One last factor shown by the POVL group to be relevant is the colloid fraction of total nonblood fluids. Again, like EBL, no longitudinal data exist to determine if changes have occurred. However, colloid use was quantitatively the smallest risk factor identified by the POVL group, so even a huge change in practice would be expected to have a minimal impact.
Conclusions
As noted, the observed reductions in the incidence of ION are unlikely to be due to changes in our patients (age, sex, or body mass index) and hence must be related to how we are practicing. The largest changes are probably due to changes in surgical positioning along with a possible reduction in operative times. Did these changes occur specifically in response to our recognition of ION? Probably not. For example, the onset of the decrease in ION incidence appears to have predated the appearance of objective information and practice advisories, although general awareness of the problem, driven by the rapidly expanding literature, may have played some role. In addition, other unrecognized factors may be operating. The risk factors defined by the POVL Study Group are limited by the relatively small sample size (and the huge sample used by Rubin et al. probably explains why they—but not the POVL Study Group—were able to identify age as a risk factor). For example, hypotension could not be identified by the POVL group as a factor—and yet ischemic injury to any organ is influenced by perfusion pressure.

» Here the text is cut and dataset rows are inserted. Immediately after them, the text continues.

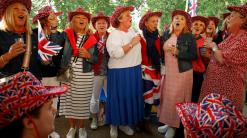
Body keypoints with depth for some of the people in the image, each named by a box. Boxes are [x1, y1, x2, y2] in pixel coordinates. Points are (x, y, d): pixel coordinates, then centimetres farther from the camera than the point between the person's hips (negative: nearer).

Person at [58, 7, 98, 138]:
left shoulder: (92, 39, 4)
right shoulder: (66, 35, 0)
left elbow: (96, 59, 7)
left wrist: (88, 55, -12)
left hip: (85, 76, 0)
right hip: (67, 74, 0)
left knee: (83, 103, 6)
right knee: (69, 101, 8)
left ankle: (81, 127, 27)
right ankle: (72, 127, 27)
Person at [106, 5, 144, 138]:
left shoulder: (131, 30, 8)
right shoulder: (114, 34, -14)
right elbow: (116, 53, -30)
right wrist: (132, 43, -23)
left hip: (134, 71, 7)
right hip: (120, 72, -7)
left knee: (131, 97, 13)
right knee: (120, 98, 2)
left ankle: (124, 123, 30)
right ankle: (114, 125, 22)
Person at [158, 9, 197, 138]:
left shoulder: (189, 37, -6)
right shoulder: (166, 34, 7)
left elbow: (193, 56, -10)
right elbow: (161, 51, 12)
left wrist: (177, 52, -19)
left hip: (182, 72, -5)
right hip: (168, 71, 5)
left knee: (176, 98, -2)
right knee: (166, 97, 9)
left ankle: (174, 126, 13)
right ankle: (168, 122, 24)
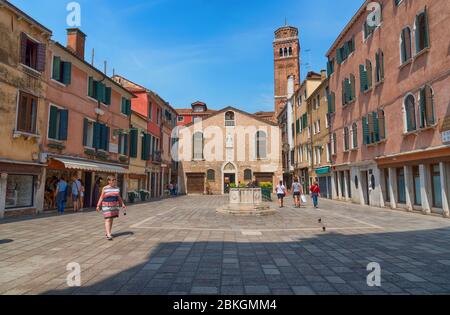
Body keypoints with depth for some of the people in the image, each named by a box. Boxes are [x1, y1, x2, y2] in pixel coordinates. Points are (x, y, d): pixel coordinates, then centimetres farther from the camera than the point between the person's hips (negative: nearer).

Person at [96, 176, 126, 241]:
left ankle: (108, 233, 20)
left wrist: (123, 204, 5)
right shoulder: (105, 188, -5)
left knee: (111, 220, 9)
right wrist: (98, 206, -9)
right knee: (107, 220, -10)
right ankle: (108, 235, -14)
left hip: (114, 206, 4)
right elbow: (101, 197, -3)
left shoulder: (117, 188, 6)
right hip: (107, 206, -4)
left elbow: (119, 197, 11)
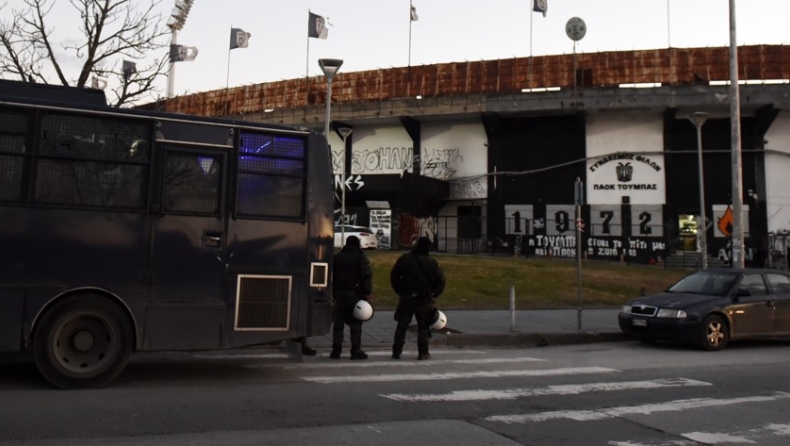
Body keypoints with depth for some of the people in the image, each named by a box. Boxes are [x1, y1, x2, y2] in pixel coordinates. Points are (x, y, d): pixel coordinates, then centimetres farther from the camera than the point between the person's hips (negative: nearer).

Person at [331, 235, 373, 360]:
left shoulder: (337, 257, 9)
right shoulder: (361, 257, -3)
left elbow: (332, 276, 8)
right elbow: (367, 276, -10)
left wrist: (332, 293, 12)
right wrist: (367, 293, -6)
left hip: (339, 294, 3)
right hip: (355, 294, -3)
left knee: (338, 323, 7)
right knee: (355, 324, 2)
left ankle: (336, 350, 6)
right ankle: (356, 351, 3)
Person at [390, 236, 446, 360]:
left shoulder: (405, 259, -3)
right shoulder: (432, 262, -2)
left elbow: (394, 276, -3)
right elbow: (441, 280, -3)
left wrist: (400, 291, 5)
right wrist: (433, 294, 6)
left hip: (407, 298, 0)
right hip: (424, 299, 0)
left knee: (402, 325, 8)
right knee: (423, 327, 10)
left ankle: (397, 351, 7)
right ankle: (423, 352, 8)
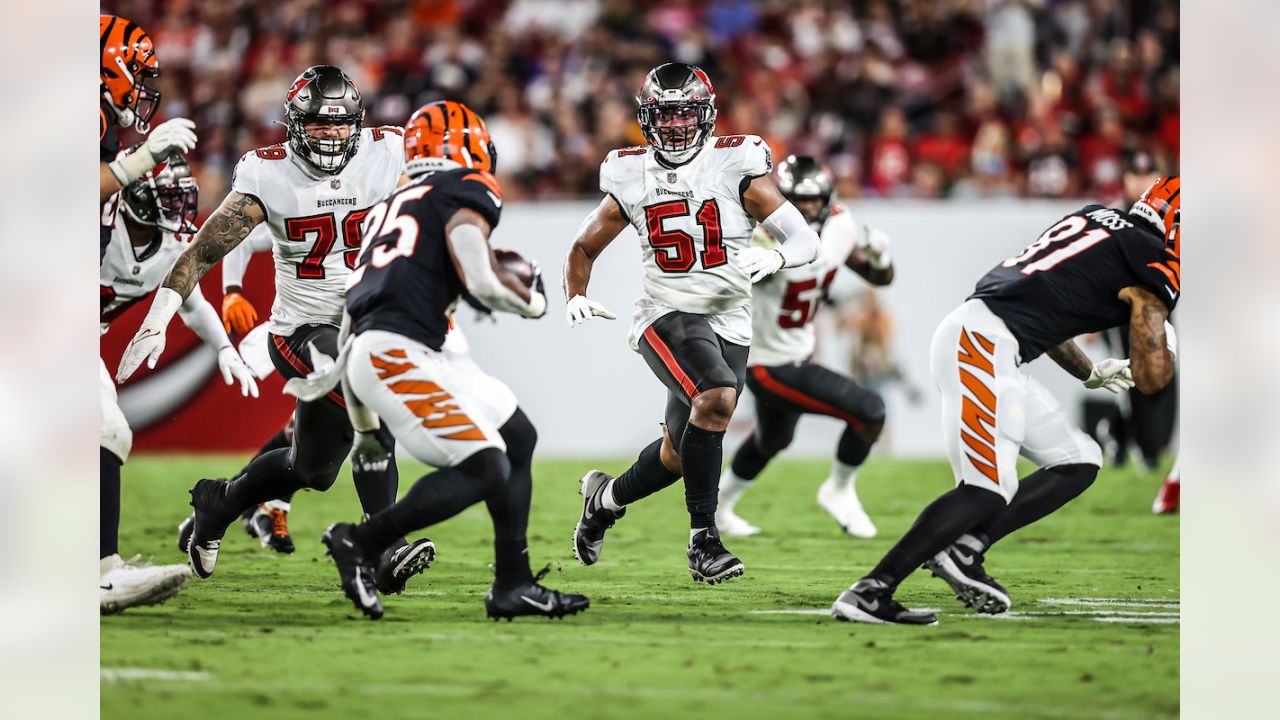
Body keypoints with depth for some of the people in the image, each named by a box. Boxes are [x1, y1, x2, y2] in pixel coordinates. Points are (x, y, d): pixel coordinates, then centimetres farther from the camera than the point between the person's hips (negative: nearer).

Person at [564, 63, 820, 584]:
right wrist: (577, 297, -5)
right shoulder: (631, 179, 2)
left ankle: (607, 498, 41)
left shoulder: (735, 168, -5)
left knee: (678, 454, 8)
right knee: (717, 396, -31)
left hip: (729, 324, 2)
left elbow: (806, 240, -7)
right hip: (666, 318, -2)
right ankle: (703, 539, -23)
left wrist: (773, 257, -29)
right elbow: (584, 248, 15)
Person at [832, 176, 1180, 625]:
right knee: (986, 495, -17)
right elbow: (1151, 379, -3)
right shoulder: (1154, 268, -5)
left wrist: (1090, 374, 41)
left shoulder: (1097, 219, 21)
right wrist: (1168, 348, 19)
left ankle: (964, 550, 4)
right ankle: (870, 592, -20)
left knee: (1079, 463, 12)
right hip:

Given the large number of published articles anecdotally suggesting a link between blood pressure and ION, it is possible that anesthesiologists have become more compulsive about blood pressure management in these patients.
Caveat
It would be a mistake to assume that “this problem has been beaten.” Cases of devastating postoperative blindness after prone spine surgery continue to appear, if for no other reason than that the number of surgeries performed has increased, and, as noted by the authors, the incidence of retinal artery occlusion has not changed. Further progress will depend on continuing research—both clinical and laboratory—into causative mechanisms. For example, we still do not understand why ION occurs in only a small fraction of patients, even when they are matched for known risks; the POVL Study Group showed that even in patients at highest risk (obese males undergoing very long operations on a Wilson frame with large EBLs), the predicted incidence of ION is only on the order of 2 to 3%. What is different about these patients versus the 97 to 98% of similar patients having similar operations who do not develop ION? Only by solving this dilemma can we completely eliminate this problem, and hopefully, the observations of Rubin et al. will aid us in focusing our efforts.
Competing Interests
The author is not supported by, nor maintains any financial interest in, any commercial activity that may be associated with the topic of this article.
As part of this assessment, this author contacted the senior author of Rubin et al. (Dr. Roth) and asked him to provide additional data from Nationwide Inpatient Sample, specifically related to the changes over time in patient ages and the incidence of obesity and transfusions.